Items from a dataset

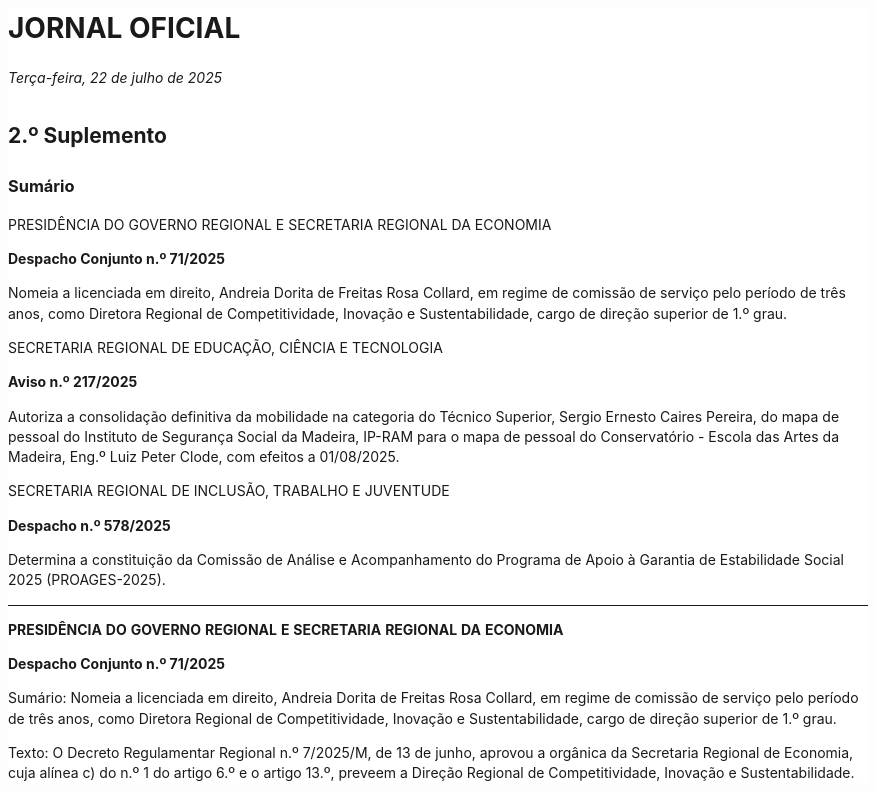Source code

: # JORNAL OFICIAL

###### Terça-feira, 22 de julho de 2025

## **2.º Suplemento**

### **Sumário**

PRESIDÊNCIA DO GOVERNO REGIONAL E SECRETARIA REGIONAL
DA ECONOMIA

**Despacho Conjunto n.º 71/2025**

Nomeia a licenciada em direito, Andreia Dorita de Freitas Rosa Collard, em regime
de comissão de serviço pelo período de três anos, como Diretora Regional de
Competitividade, Inovação e Sustentabilidade, cargo de direção superior de 1.º grau.

SECRETARIA REGIONAL DE EDUCAÇÃO, CIÊNCIA E TECNOLOGIA

**Aviso n.º 217/2025**

Autoriza a consolidação definitiva da mobilidade na categoria do Técnico Superior,
Sergio Ernesto Caires Pereira, do mapa de pessoal do Instituto de Segurança Social
da Madeira, IP-RAM para o mapa de pessoal do Conservatório - Escola das Artes da
Madeira, Eng.º Luiz Peter Clode, com efeitos a 01/08/2025.

SECRETARIA REGIONAL DE INCLUSÃO, TRABALHO E JUVENTUDE

**Despacho n.º 578/2025**

Determina a constituição da Comissão de Análise e Acompanhamento do Programa
de Apoio à Garantia de Estabilidade Social 2025 (PROAGES-2025).




---

**PRESIDÊNCIA** **DO** **GOVERNO** **REGIONAL** **E** **SECRETARIA** **REGIONAL** **DA** **ECONOMIA**


**Despacho Conjunto n.º 71/2025**


Sumário:
Nomeia a licenciada em direito, Andreia Dorita de Freitas Rosa Collard, em regime de comissão de serviço pelo período de três anos,
como Diretora Regional de Competitividade, Inovação e Sustentabilidade, cargo de direção superior de 1.º grau.

Texto:
O Decreto Regulamentar Regional n.º 7/2025/M, de 13 de junho, aprovou a orgânica da Secretaria Regional de Economia,
cuja alínea c) do n.º 1 do artigo 6.º e o artigo 13.º, preveem a Direção Regional de Competitividade, Inovação e
Sustentabilidade.
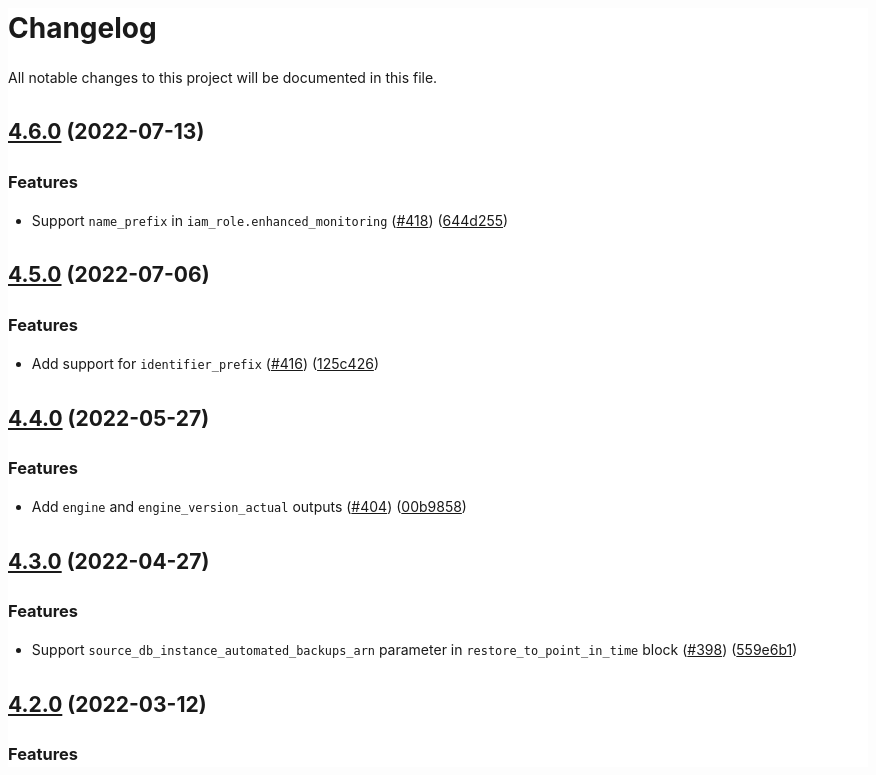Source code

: # Changelog

All notable changes to this project will be documented in this file.

## [4.6.0](https://github.com/terraform-aws-modules/terraform-aws-rds/compare/v4.5.0...v4.6.0) (2022-07-13)


### Features

* Support `name_prefix` in `iam_role.enhanced_monitoring` ([#418](https://github.com/terraform-aws-modules/terraform-aws-rds/issues/418)) ([644d255](https://github.com/terraform-aws-modules/terraform-aws-rds/commit/644d25528017bc6a7d0c73fbb9b91243ff51933b))

## [4.5.0](https://github.com/terraform-aws-modules/terraform-aws-rds/compare/v4.4.0...v4.5.0) (2022-07-06)


### Features

* Add support for `identifier_prefix` ([#416](https://github.com/terraform-aws-modules/terraform-aws-rds/issues/416)) ([125c426](https://github.com/terraform-aws-modules/terraform-aws-rds/commit/125c426fc00cd1f2744189a30f9225778169cefb))

## [4.4.0](https://github.com/terraform-aws-modules/terraform-aws-rds/compare/v4.3.0...v4.4.0) (2022-05-27)


### Features

* Add `engine` and `engine_version_actual` outputs ([#404](https://github.com/terraform-aws-modules/terraform-aws-rds/issues/404)) ([00b9858](https://github.com/terraform-aws-modules/terraform-aws-rds/commit/00b98589d2e8e37a24118887241d74d2b8d0715c))

## [4.3.0](https://github.com/terraform-aws-modules/terraform-aws-rds/compare/v4.2.0...v4.3.0) (2022-04-27)


### Features

* Support `source_db_instance_automated_backups_arn` parameter in `restore_to_point_in_time` block ([#398](https://github.com/terraform-aws-modules/terraform-aws-rds/issues/398)) ([559e6b1](https://github.com/terraform-aws-modules/terraform-aws-rds/commit/559e6b11b76b428e8752e094366c36bea2c2c298))

## [4.2.0](https://github.com/terraform-aws-modules/terraform-aws-rds/compare/v4.1.3...v4.2.0) (2022-03-12)


### Features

- Try it:
Return every line of the material that contains the string "grau". Case counts.

- Exercise answer:
Competitividade, Inovação e Sustentabilidade, cargo de direção superior de 1.º grau.
como Diretora Regional de Competitividade, Inovação e Sustentabilidade, cargo de direção superior de 1.º grau.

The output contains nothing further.